Below are some records. Copy every line in them that holds "Responsable".

SUPPLIED MATERIAL Block Start

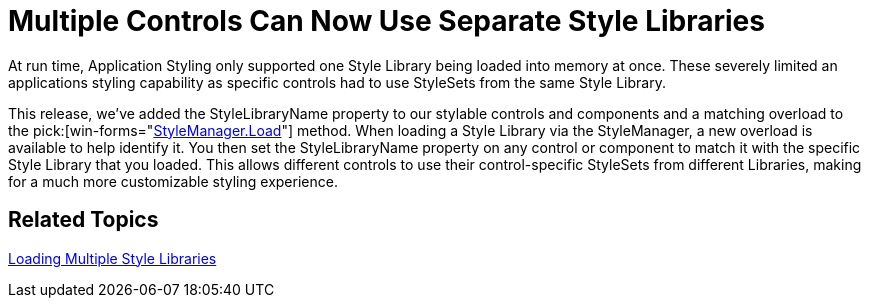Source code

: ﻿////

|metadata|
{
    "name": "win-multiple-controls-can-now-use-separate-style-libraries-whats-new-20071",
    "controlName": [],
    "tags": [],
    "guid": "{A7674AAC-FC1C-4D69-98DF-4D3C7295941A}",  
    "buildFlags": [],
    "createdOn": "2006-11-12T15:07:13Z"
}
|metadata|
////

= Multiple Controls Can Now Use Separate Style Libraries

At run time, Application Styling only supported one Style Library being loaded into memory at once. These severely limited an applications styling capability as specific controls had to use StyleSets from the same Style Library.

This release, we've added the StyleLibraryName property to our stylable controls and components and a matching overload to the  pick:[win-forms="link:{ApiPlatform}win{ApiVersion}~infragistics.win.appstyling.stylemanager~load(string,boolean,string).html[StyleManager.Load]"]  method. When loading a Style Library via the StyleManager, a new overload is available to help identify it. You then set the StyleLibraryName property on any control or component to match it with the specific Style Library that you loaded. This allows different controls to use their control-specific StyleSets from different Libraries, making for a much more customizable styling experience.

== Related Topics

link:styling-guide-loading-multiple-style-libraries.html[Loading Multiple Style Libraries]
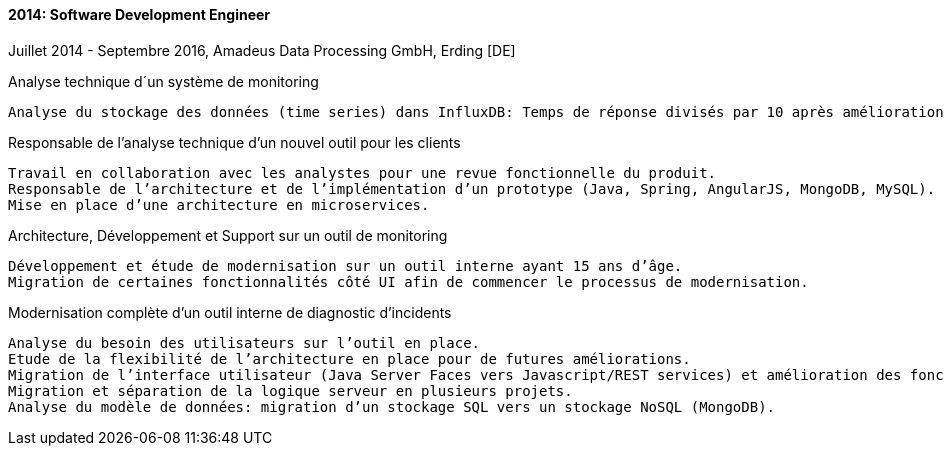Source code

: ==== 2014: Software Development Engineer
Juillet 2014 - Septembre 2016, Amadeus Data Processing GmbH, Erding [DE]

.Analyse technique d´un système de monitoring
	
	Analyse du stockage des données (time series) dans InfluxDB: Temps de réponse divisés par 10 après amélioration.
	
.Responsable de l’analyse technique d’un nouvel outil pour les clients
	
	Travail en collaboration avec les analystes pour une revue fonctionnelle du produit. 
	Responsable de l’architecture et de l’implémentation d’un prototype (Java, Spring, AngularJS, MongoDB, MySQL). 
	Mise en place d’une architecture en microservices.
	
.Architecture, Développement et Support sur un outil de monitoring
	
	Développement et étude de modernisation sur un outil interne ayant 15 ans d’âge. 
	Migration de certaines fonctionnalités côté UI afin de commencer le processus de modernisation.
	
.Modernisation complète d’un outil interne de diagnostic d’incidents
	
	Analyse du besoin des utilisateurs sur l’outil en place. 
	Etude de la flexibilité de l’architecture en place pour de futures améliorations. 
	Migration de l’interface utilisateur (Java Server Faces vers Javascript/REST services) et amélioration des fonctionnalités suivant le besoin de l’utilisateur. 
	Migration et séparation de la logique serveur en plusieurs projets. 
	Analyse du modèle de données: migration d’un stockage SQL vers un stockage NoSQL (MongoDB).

SUPPLIED MATERIAL Block End

§ **ANSWER FOR THE TASK**
.Responsable de l’analyse technique d’un nouvel outil pour les clients
	Responsable de l’architecture et de l’implémentation d’un prototype (Java, Spring, AngularJS, MongoDB, MySQL). 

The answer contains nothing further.